Q Do you wish you had all the answers?

“I think God has the answers and that we have them in any moment that we choose to listen. Each and every one of us had all the answers but we pretend that we don’t. The answer is to live in any given moment from the most openhearted perspective that we possibly can. That’s the answer with a capital ‘A’. Love each other.
The ego mind tries to make it more complicated than it is. Sometimes we have the answer and it’s not that we don’t have it, it’s that we don’t like the answer. Sometimes you don’t like what someone’s doing and the answer is to forgive that person, to be kinder to that person or to stand up to them, not procrastinate, not be lazy, to be the best you can possibly be. Take responsibility for your life... we have those answers!"

Q By responsibility do you mean for the greater good as well as personal responsibilities?

“Look at the planet! People are running around wondering what to do. But we know the answers: feed the children, look after the Earth. The issue is that we get all complicated about whether or not, or how, we’re going to do it. We don’t take responsibility. We think it’s going to take too much time or more likely, too much money.”

Q In The Age of Miracles you wrote about re-enchanting yourself and discovering some new passions...

“The physical demands of age demands that you slow down a bit, and at first this is shocking. But for me I look back at my younger days and see I made mistakes I wouldn’t have made if I had been more contemplative. I see the speed of my youth. But just because you move around doesn’t mean you’re getting anywhere. You lived life so fast you couldn’t appreciate what you had.So what I feel now is that because nature demands I slow down, it actually supports me in being more reflective.
I think things through more. Like what we were talking about earlier, happiness doesn’t come from accumulating more stuff you think will make you happy, it comes from appreciating the stuff that you have. But when you’re moving too fast and trying to get more, you don’t see what you have.”

Q Does this mean we shouldn’t expect some sort of midlife dilemma?

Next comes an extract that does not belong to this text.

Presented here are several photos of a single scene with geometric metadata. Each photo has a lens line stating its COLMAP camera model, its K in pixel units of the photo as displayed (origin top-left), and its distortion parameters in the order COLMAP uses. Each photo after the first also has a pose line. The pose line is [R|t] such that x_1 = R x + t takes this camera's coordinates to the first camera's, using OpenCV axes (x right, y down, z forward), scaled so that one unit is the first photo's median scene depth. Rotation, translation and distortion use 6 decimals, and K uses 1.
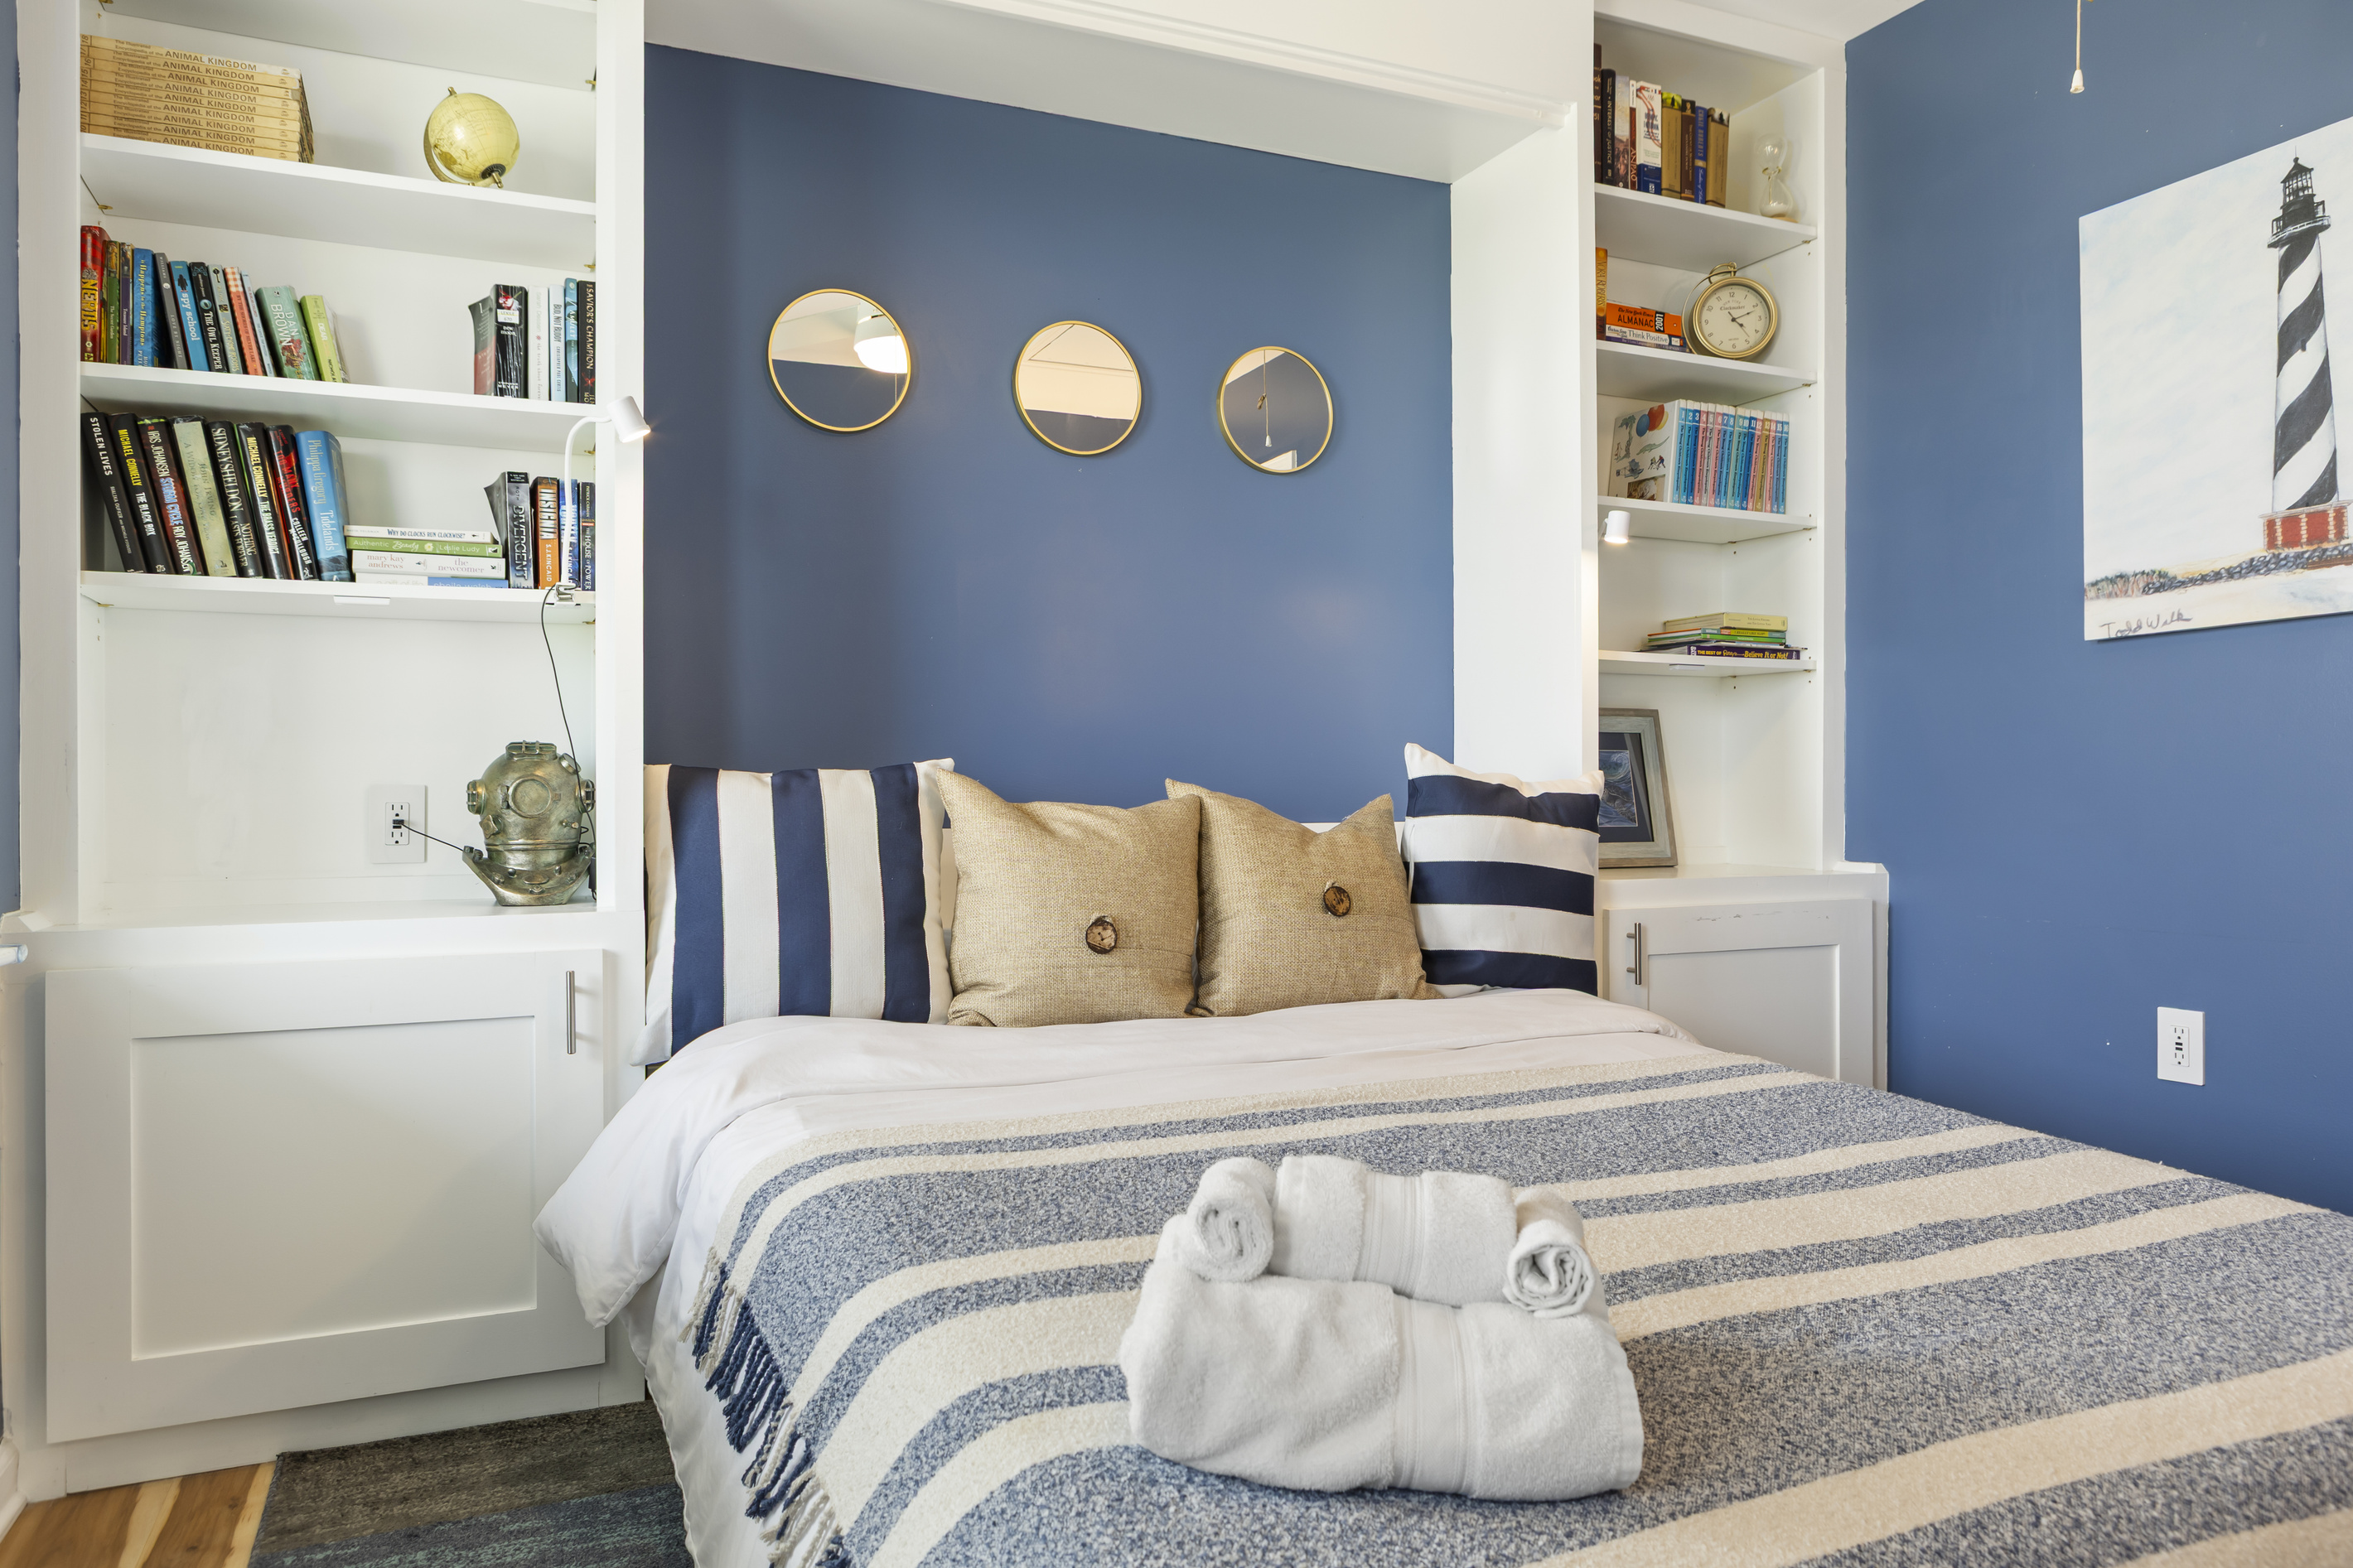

“I think there is a level of crisis but this is about turning a crisis into a process. And that does involve losing passion for the things you’re no longer passionate about.
I want to show you this quote from Carl Jung, ‘We cannot live the afternoon of life according to the programme of the morning; for what was great in the morning will be little at evening, and what in the morning was true will at evening have become a lie.’ The things you were passionate about when you were young no longer apply. But you have to move through that and that’s where new passion emerges.”

Q Do you spend more or less time thinking about the future as you get olde
r?

“On one hand, you think that what happens 50 years from now should matter even less because you won’t be here. But it doesn’t work like that. The less time you have left, you really realise what human suffering is. You become passionate about future generations. You become passionate about turning the planet around.
The planet today is like the Titanic heading towards the iceberg. If you just look at the probability factor from human history based on rational analysis – we’re on our way to disaster. We’re in denial and it’s the job of this generation now to turn the probability factor into a possibility factor, and that is what you become passionate about when you are a conscious, mature person.”

Q What advice can you give to those of us worried about getting old and ugly?

“Don’t plan on getting old and ugly! People can age magnificently. Does it take more work? Absolutely. But you’ve seen those women of say, 70, walking down the street and they have it going on. It can be done. There are seasons of life and winter is beautiful, just in a different way. Recently a man who was interviewing me asked what it was like to be in the autumn of my life. I said, ‘Well I don’t have so many leaves on my tree now but the ones I do have are a lot more colourful!’ You don’t have to be young to be fabulous.”